Vogellichaampje

Storm Vogel  - 06 mei 2021

Samenwerking met boekhandel Savannah Bay

Boekwinkel Savannah Bay presenteert speciaal voor Notulen van het Onzichtbare drie talentvolle en dierbare auteurs. In aflevering twee: Storm Vogel. De eerste bijdrage van Kalib Batta vind je hier

 

Vogellichaampje

Ik ben verliefd geworden op een persoon, als ik bij hen ben lijkt het alsof ik door hen heen val naar een andere kant, een andere plek. Hen heeft twee namen, net als ik, al wilde ik dat de ene verdwenen was. We noemen dat een dode naam. Dood en begraven. Maar na je dood leeft juist je naam nog als langste voort: in documenten bijvoorbeeld, of op je grafsteen. Ik hoop dood te gaan met mijn eigen naam.

Mijn vader had een collectie skeletten in zijn atelier.
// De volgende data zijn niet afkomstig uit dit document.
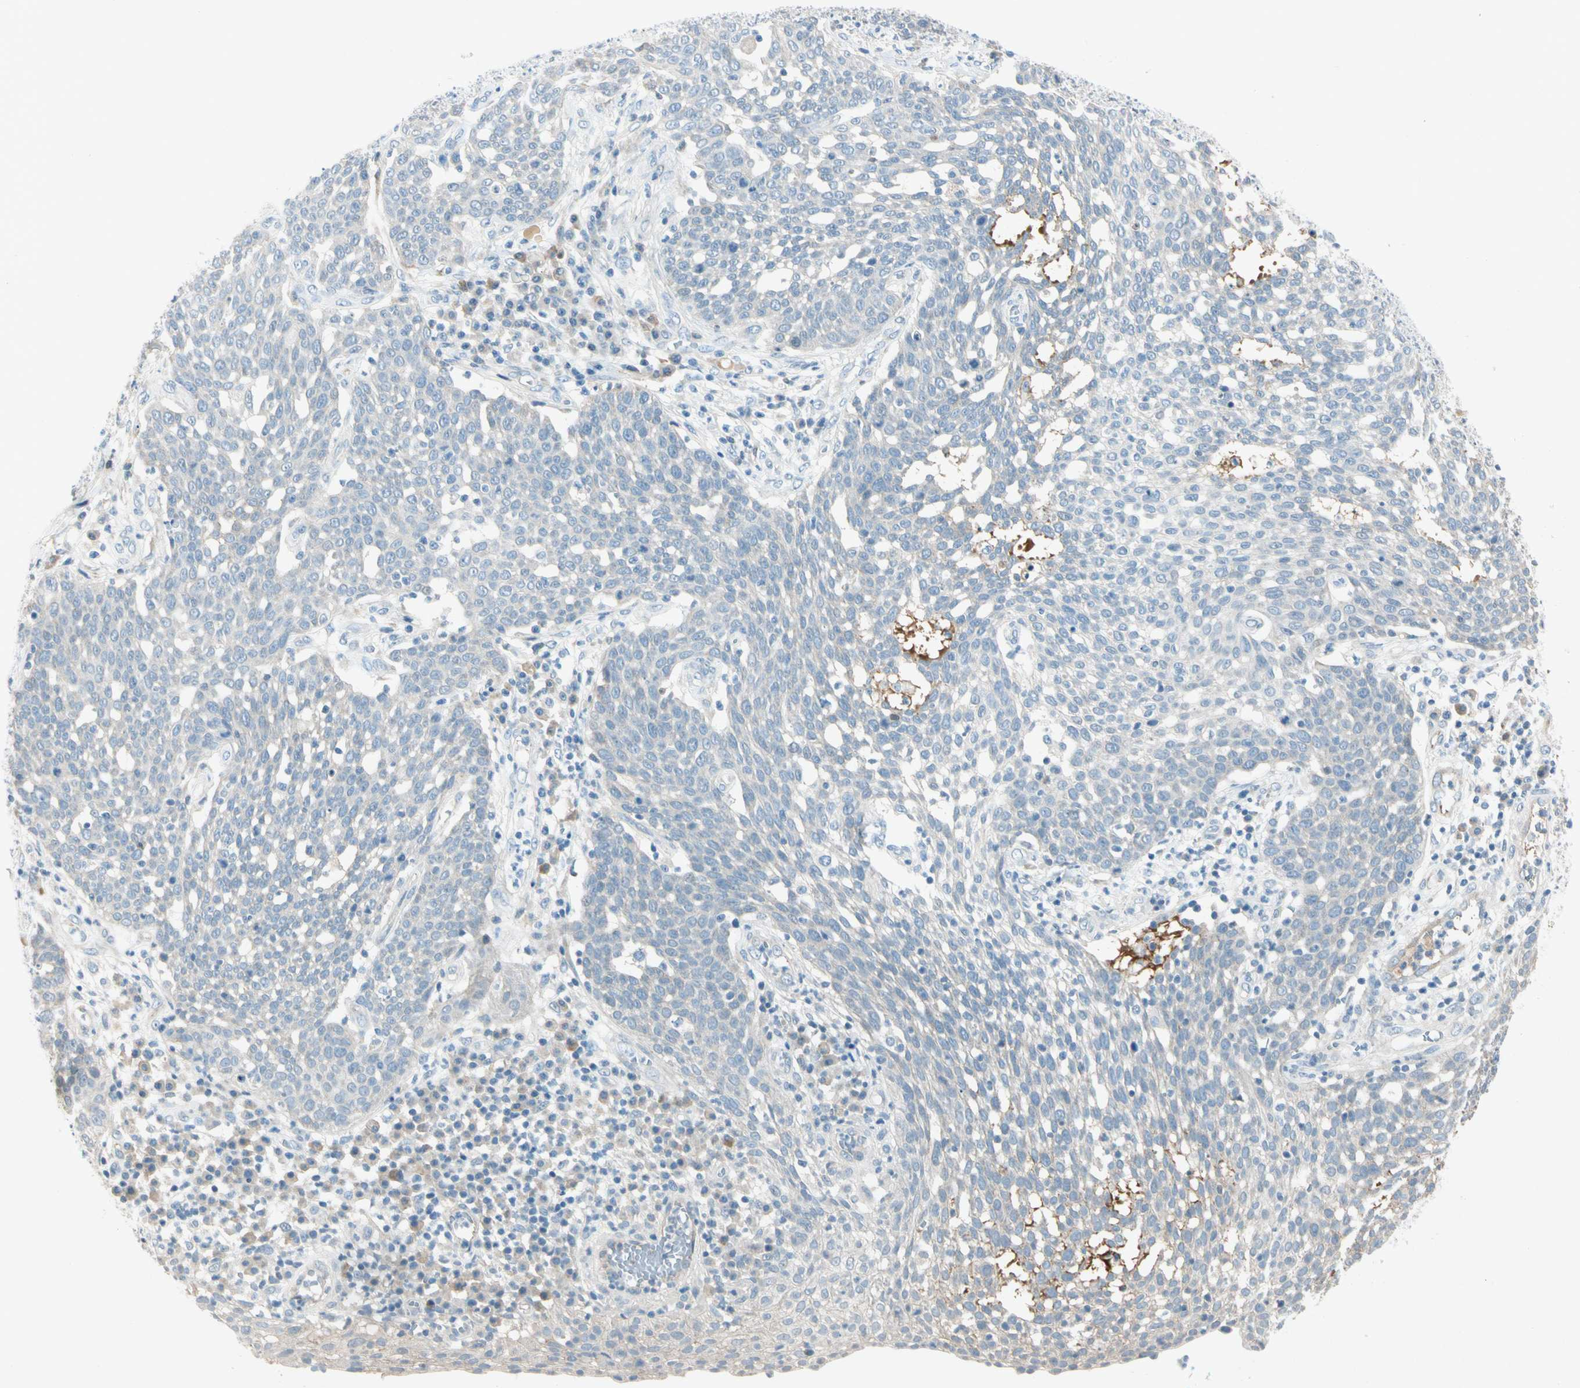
{"staining": {"intensity": "negative", "quantity": "none", "location": "none"}, "tissue": "cervical cancer", "cell_type": "Tumor cells", "image_type": "cancer", "snomed": [{"axis": "morphology", "description": "Squamous cell carcinoma, NOS"}, {"axis": "topography", "description": "Cervix"}], "caption": "Immunohistochemical staining of cervical cancer (squamous cell carcinoma) displays no significant expression in tumor cells.", "gene": "SERPIND1", "patient": {"sex": "female", "age": 34}}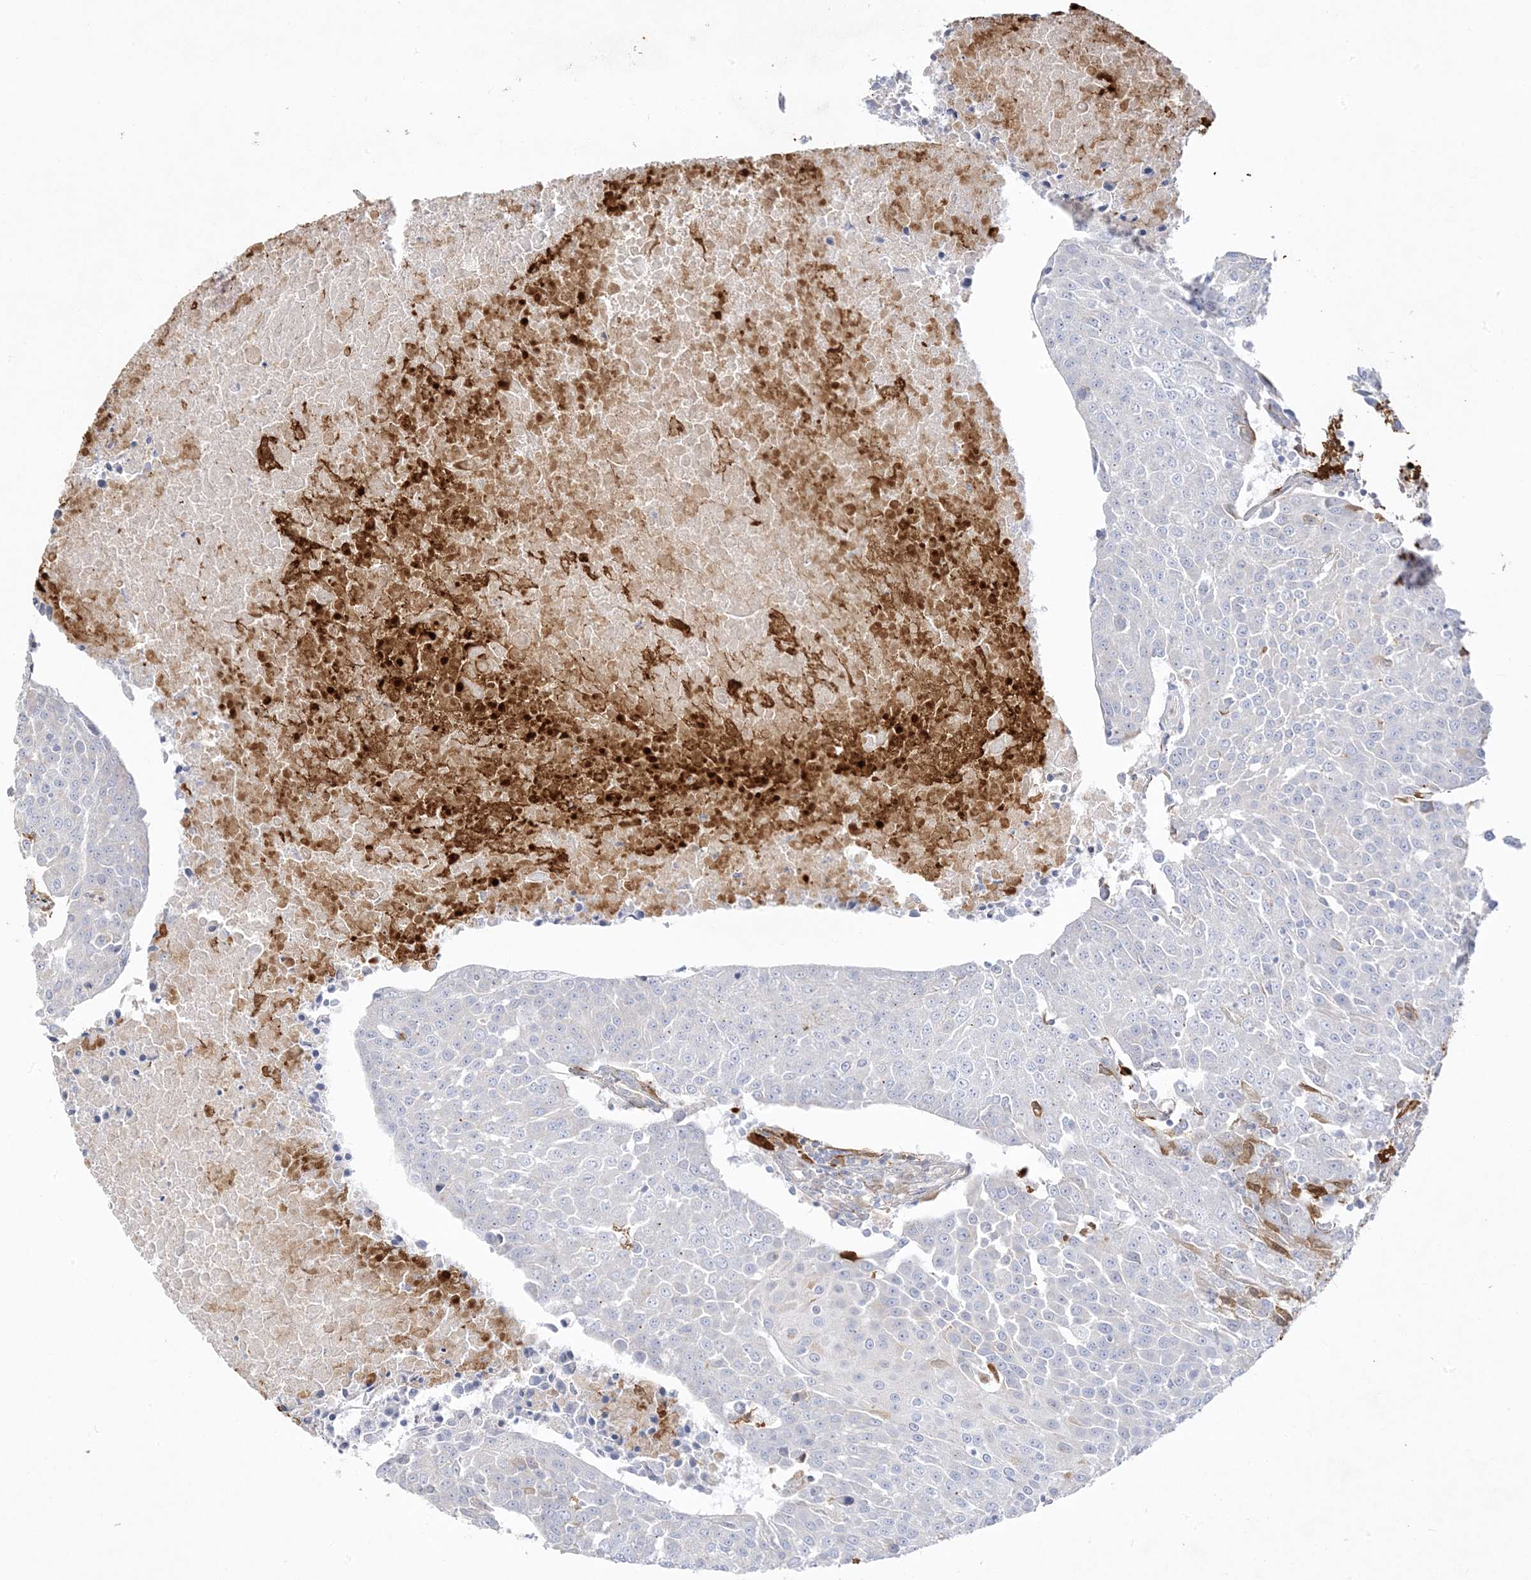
{"staining": {"intensity": "negative", "quantity": "none", "location": "none"}, "tissue": "urothelial cancer", "cell_type": "Tumor cells", "image_type": "cancer", "snomed": [{"axis": "morphology", "description": "Urothelial carcinoma, High grade"}, {"axis": "topography", "description": "Urinary bladder"}], "caption": "Immunohistochemistry image of neoplastic tissue: urothelial cancer stained with DAB exhibits no significant protein positivity in tumor cells. Nuclei are stained in blue.", "gene": "TRANK1", "patient": {"sex": "female", "age": 85}}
Ik ging vaak kijken naar de schedels, van een kat, een reiger, een schaap. Er waren twee menselijke schedels, één grote en één kleine, van een kind. Die paste in mijn hand.

Op een dag vond ik een dode vogel, een merel, het lijfje nog warm. Mijn vader begroef hem in ons achtertuintje. Ook toen het gat allang dicht was, wist ik nog precies de plek. Er lagen meer dieren daar. Als ik in de tuin was, was ik me altijd bewust van het vogellichaampje. Onder lagen aarde, in het donker, de veren en de botjes intact, de ogen open. Ik stelde me voor dat de dode merel wachtte.

’s Avonds voor het slapengaan zei ik mijn gebed. Elke dag hetzelfde. Ik noemde alle mensen en dieren die ik kende en vroeg aan god of hij over ze wilde waken. Ik moest iedereen noemen, ook de kraai die ik ooit vond, onze kat Boris, en de merel. Anders vergat god ze.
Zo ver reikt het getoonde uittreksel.